NASA will launch the first lunar rocket in decades next month

By Shea Serrano, Washington Post NASA announced Monday that it will launch the first lunar rocket in decades from Cape Canaveral, Florida, next month. The Dawn spacecraft will launch atop a Delta IV Heavy…

NASA will launch the first lunar rocket in decades next month


By Shea Serrano, Washington Post

NASA announced Monday that it will launch the first lunar rocket in decades from Cape Canaveral, Florida, next month.

The Dawn spacecraft will launch atop a Delta IV Heavy rocket on Feb. 6, with a target trajectory called Safe Return to Earth. Once the rocket is out of Earth’s orbit, Dawn will spend two months slingshoting around the sun to enter orbit around the dwarf planet Ceres, the closest thing in the solar system to an asteroid.

A day before the Dawn lift-off, NASA will celebrate the 50th anniversary of the Apollo 11 moon landing. The moon mission is classified among the “foundations of modern astrophysics” and “long acknowledged as the most famous single astronomical feat in human history,” according to the agency.

But the Apollo missions brought astronauts far from Earth’s nearest star. Then, in 1965, the rocket of the unmanned Voyager missions, piloted by Eugene Cernan and Harrison Schmitt, soared far from the sun, out to interstellar space. This allowed scientists to receive and analyze data about the influence the path through interstellar space had on the faint glow of the sun’s light. Voyager was the first to enter interstellar space. Since then, more than four dozen spacecraft have crossed the interstellar boundary, with some making it to Earth, others in the water around Mars. A new spacecraft, Nix, left orbit around Mars on Friday and will spend several months traversing between planets in the solar system.

But the solar system is far from limitless. The solar wind passes only a fraction of the way around the sun, and spacecraft getting sent into space have to rely on other energy sources. Interstellar space is one of the few destinations left to explore, and NASA launched its first spacecraft for this purpose in 2009. Dawn launched in 2011. Its science mission ended in 2014 with its deployment of a series of instruments on Ceres, an asteroid.

Dawn will take two years to reach Ceres, using sensors to examine the planet’s surface and collecting data about its features and structure. It will begin its trajectory beginning Feb. 6 and reach Ceres in June, NASA announced.

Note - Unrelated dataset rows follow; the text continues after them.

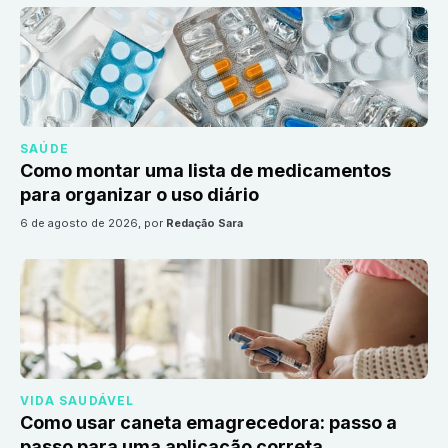
SAÚDE
Como montar uma lista de medicamentos
para organizar o uso diário
6 de agosto de 2026
, por
Redação Sara
VIDA SAUDÁVEL
Como usar caneta emagrecedora: passo a
passo para uma aplicação correta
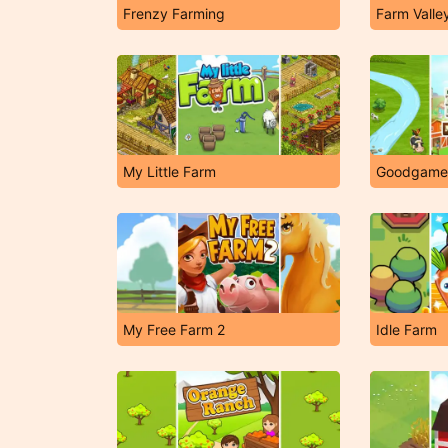
Frenzy Farming
Farm Valle
My Little Farm
Goodgame 
My Free Farm 2
Idle Farm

The mission will bring NASA scientists close to the dwarf planet’s surface for the first time. It will measure the dwarf planet’s magnetic field and plate tectonics. It will study the dwarf planet’s interior and map surface composition. The spacecraft will have the “capacity to explore the planet’s craters, ice, and liquid water,” NASA said.

It’s not yet known whether Dawn will send up objects that could enter Ceres’ atmosphere. NASA added it will be exploring whether such an event would be predicted accurately before spacecraft launch.

According to NASA, Dawn was placed on a conservative trajectory to avoid putting the spacecraft through asteroid-style impacts. A collisionsite can collapse within five to 20 seconds, burying the spacecraft in salt water. The damaged spacecraft can explode and plunge through the ice.

But NASA did prepare the spacecraft for the possibility of collision by building shields so that it can survive just two impacts on its solar panels. If the debris passes below the spacecraft, it would survive.

Information from The Washington Post was used in this report.